Ross Clark Ross Clark

Quangos are forever

Keir Starmer’s mission to limit them is doomed to fail

Credit: iStock / Coral Hoeren

So it is goodbye to the Payment Systems Regulator, which will be merged with the Financial Conduct Authority. That is not a huge breakthrough for the nation in itself – it merely means that the likes of Visa and Mastercard will have a different telephone number to ring when they want to organise a bit of lobbying. But it is, Keir Starmer wants us to know, just the beginning. Just as he promised on Monday to chop the benefits bill, the Prime Minister wants us to know that he now has quangos in his sights.

To be fair to him, he does seem to appreciate the problem with ‘quasi-autonomous non-government organisations’, to give them their full name. It is not just a matter of public money being splurged on salaries, first-class tickets, hotels and all the other things that quangocrats enjoy. The rise of quangos has been driven by a desire on the part of ministers to avoid accountability. Create a water regulator, for example, and you don’t have to answer directly for the failures of Thames Water. Create a rail regulator and you can palm off onto them the responsibility for dealing with strikes. Instead, when public services fail, a minister blames the quango – or can even call for its head to resign.
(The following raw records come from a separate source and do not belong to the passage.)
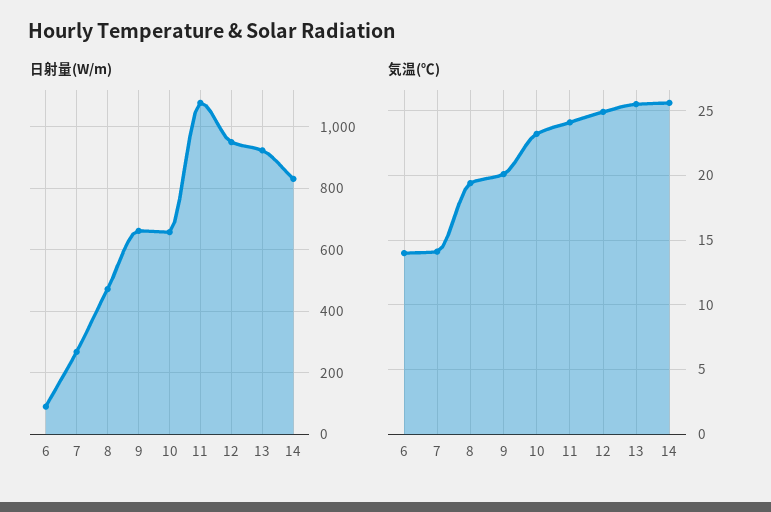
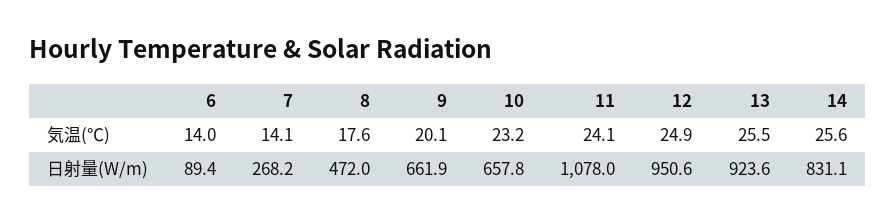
気温(℃), 8: 19.5 -> 17.6

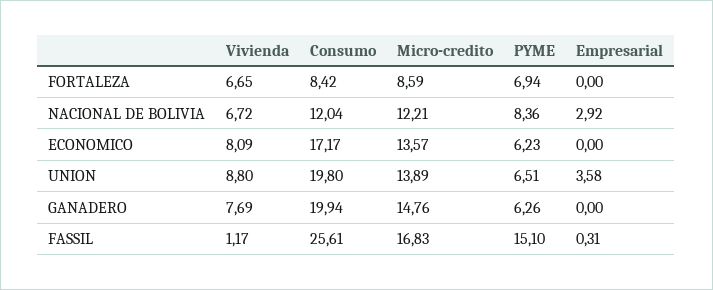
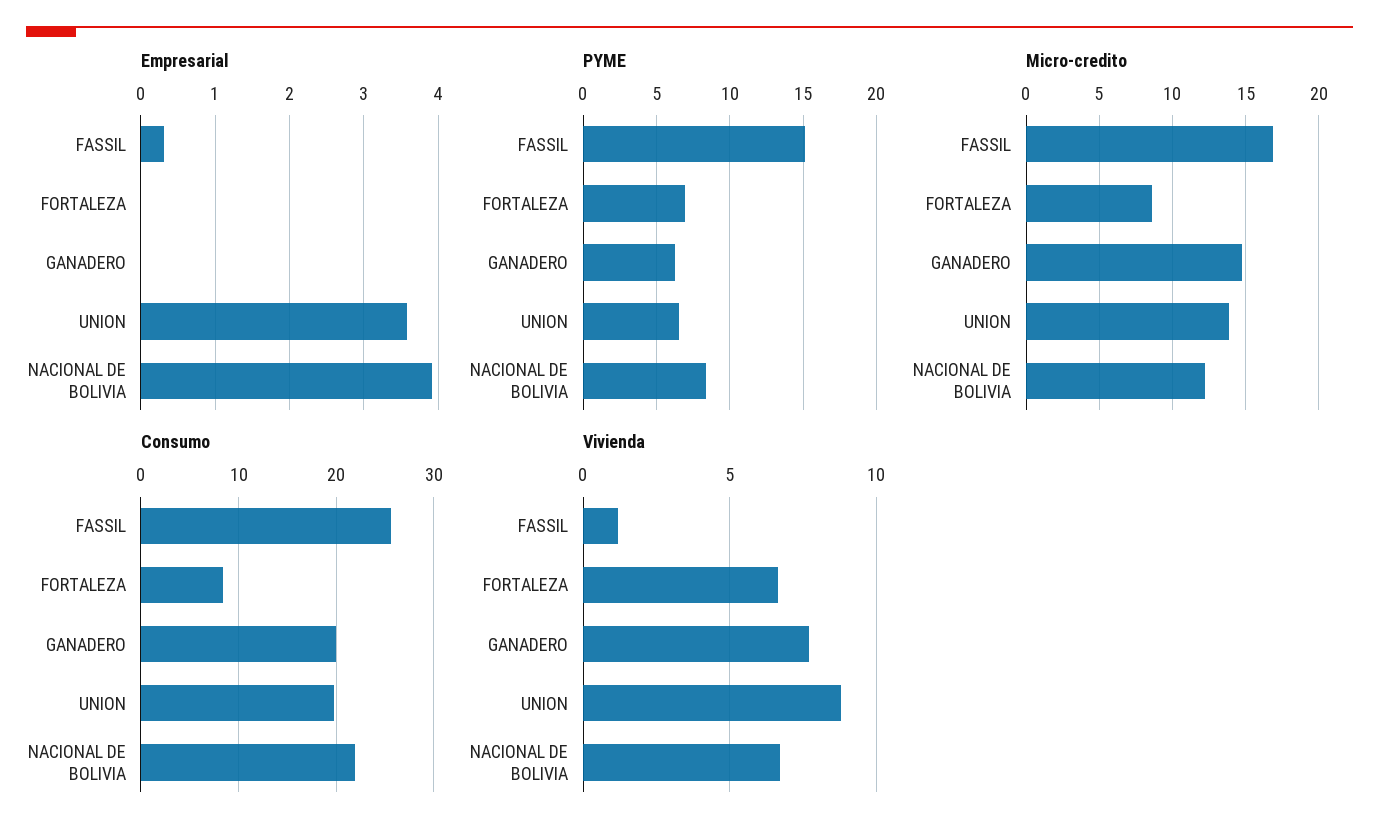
Consumo, NACIONAL DE BOLIVIA: 12.04 -> 22
Empresarial, NACIONAL DE BOLIVIA: 2.92 -> 3.9
Vivienda, ECONOMICO: 8.09 -> none
Consumo, ECONOMICO: 17.17 -> none
Micro-credito, ECONOMICO: 13.57 -> none
PYME, ECONOMICO: 6.23 -> none
Empresarial, ECONOMICO: 0 -> none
Taxpayers are coughing up to employ a very expensive form of human shield.

‘For too long, the previous government hid behind regulators – deferring decisions and allowing regulations to bloat and block meaningful growth in this country,’ Starmer tells us. That is all correct except for his attempt to restrict the phenomenon to Conservative governments. The Blair and Brown governments were masters at it too. Just look at the Sentencing Council, created in the last few months of Gordon Brown’s government. When it recently emerged that the Council was ordering judges to take into account criminals’ ethnicity and sexuality before sentencing them, Justice Secretary Shabana Mahmood barked at it and described it as unacceptable. The guidelines will very likely survive unchanged, but Mahmood has been able to deny that the policy had anything to do with her or anyone else in government – even though the liberal instincts of the Sentencing Council are no doubt quietly cheered on by many in the Labour party.

Starmer’s big problem, though – as the Conservatives have pointed out – is that the government has spent its first eight months creating new quangos left, right and centre. The Tories name 27 of them, including Great British Energy, the Independent Football Regulator, the Regulatory Innovation Office and the Solar Taskforce. In addition, the Employment Rights Bill will create a Fair Work Agency. None create quite so much despair in me, though, as the new Office for Value for Money (OVfM), which Rachel Reeves announced in her October Budget. Don’t we already have a National Audit Office? One of the first jobs of any cost-cutting exercise, surely, is to identify areas of duplication. In which case, will the OVfM, in its first act, abolish itself?

The OVfM has shades of the Office of Tax Simplification, which George Osborne created in 2010, in the middle of the Coalition’s supposed ‘bonfire of the quangos’ – and stands as a reminder to the Conservatives that they are as embroiled in quango-creation as their opponents. As an indicator of its success, the 2009/10 edition of Tolley’s Tax Guide – the accountants’ bible – had 867 pages. By the 2023/24 edition – when the Office of Tax Simplification was abolished – it had grown to 1,020 pages. If Osborne wanted simpler taxes, why didn’t he just make them so, given that he was Chancellor? The role of the quango was not so much to make taxes simpler as to create the impression that that was what he was doing.

Sorry, but I don’t believe that Starmer’s own bonfire of the quangos will be any different. It is just a PR exercise, designed to cover up what the government is really doing, which is to create even more jobs funded from the public purse – and to evade accountability in the process.